Enter William Fox, a movie magnate who leased the auditorium from the Shriners and transformed it into a movie palace. The Fox Theatre opened on Christmas Day 1929, just two months after the stock market crash that triggered the Great Depression. The timing could not have been worse for most businesses, but the Fox opened anyway, a bold assertion of faith in entertainment and spectacle during economic catastrophe.
The building's Moorish features remain the most striking aspect of its design: minarets, domes, ablution fountains, and ornamental details that evoke Islamic architecture and colonial exotica. The main curtain is perhaps the most extravagant touch, hand-sewn with sequins and rhinestones depicting mosques, rulers, and scenes of exotic splendor.

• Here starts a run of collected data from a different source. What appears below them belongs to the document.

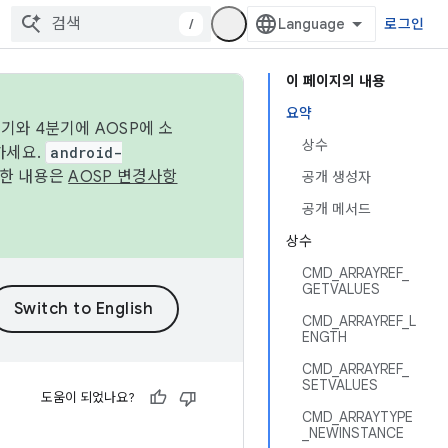
/
로그인
이 페이지의 내용
요약
기와 4분기에 AOSP에 소
상수
하세요.
android-
세한 내용은
AOSP 변경사항
공개 생성자
공개 메서드
상수
CMD_ARRAYREF_
GETVALUES
CMD_ARRAYREF_L
ENGTH
CMD_ARRAYREF_
SETVALUES
도움이 되었나요?
CMD_ARRAYTYPE
_NEWINSTANCE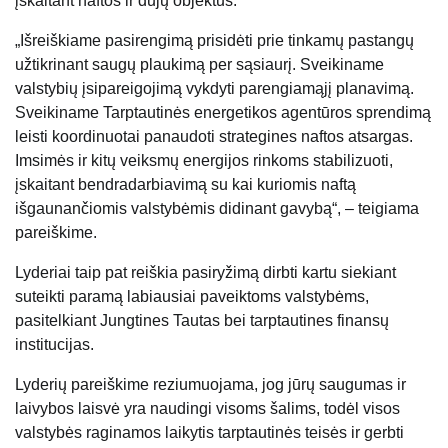
įskaitant naftos ir dujų objektus.
„Išreiškiame pasirengimą prisidėti prie tinkamų pastangų
užtikrinant saugų plaukimą per sąsiaurį. Sveikiname
valstybių įsipareigojimą vykdyti parengiamąjį planavimą.
Sveikiname Tarptautinės energetikos agentūros sprendimą
leisti koordinuotai panaudoti strategines naftos atsargas.
Imsimės ir kitų veiksmų energijos rinkoms stabilizuoti,
įskaitant bendradarbiavimą su kai kuriomis naftą
išgaunančiomis valstybėmis didinant gavybą“, – teigiama
pareiškime.
Lyderiai taip pat reiškia pasiryžimą dirbti kartu siekiant
suteikti paramą labiausiai paveiktoms valstybėms,
pasitelkiant Jungtines Tautas bei tarptautines finansų
institucijas.
Lyderių pareiškime reziumuojama, jog jūrų saugumas ir
laivybos laisvė yra naudingi visoms šalims, todėl visos
valstybės raginamos laikytis tarptautinės teisės ir gerbti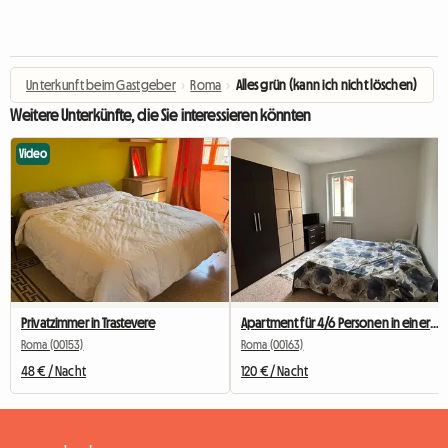
Unterkunft beim Gastgeber
›
Roma
›
Alles grün (kann ich nicht löschen)
Weitere Unterkünfte, die Sie interessieren könnten
Video
Privatzimmer in Trastevere
Apartment für 4/6 Personen in einer ruhigen Gegend
Roma (00153)
Roma (00163)
48 € / Nacht
120 € / Nacht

That curtain, rising and falling before each film, was entertainment in itself, a preview of the sensory extravagance that followed.
The theater cost $2,228,570.50 to construct, an extraordinary sum at the time, and it seats 4,665 people. During its heyday, it showed first-run movies to audiences who were transported from the economic hardship of the Depression to a dreamworld of Moorish splendor. The architecture was a form of escapism, a way of briefly inhabiting a fantasy of wealth and exoticism.
Today, the Fox Theatre remains an active performance venue, hosting theatrical productions, concerts, and special events. The building has been preserved and restored, maintaining its Moorish grandeur and its original curtain. It stands as a monument to early 20th-century ambition and entertainment, a building designed to transport and transform.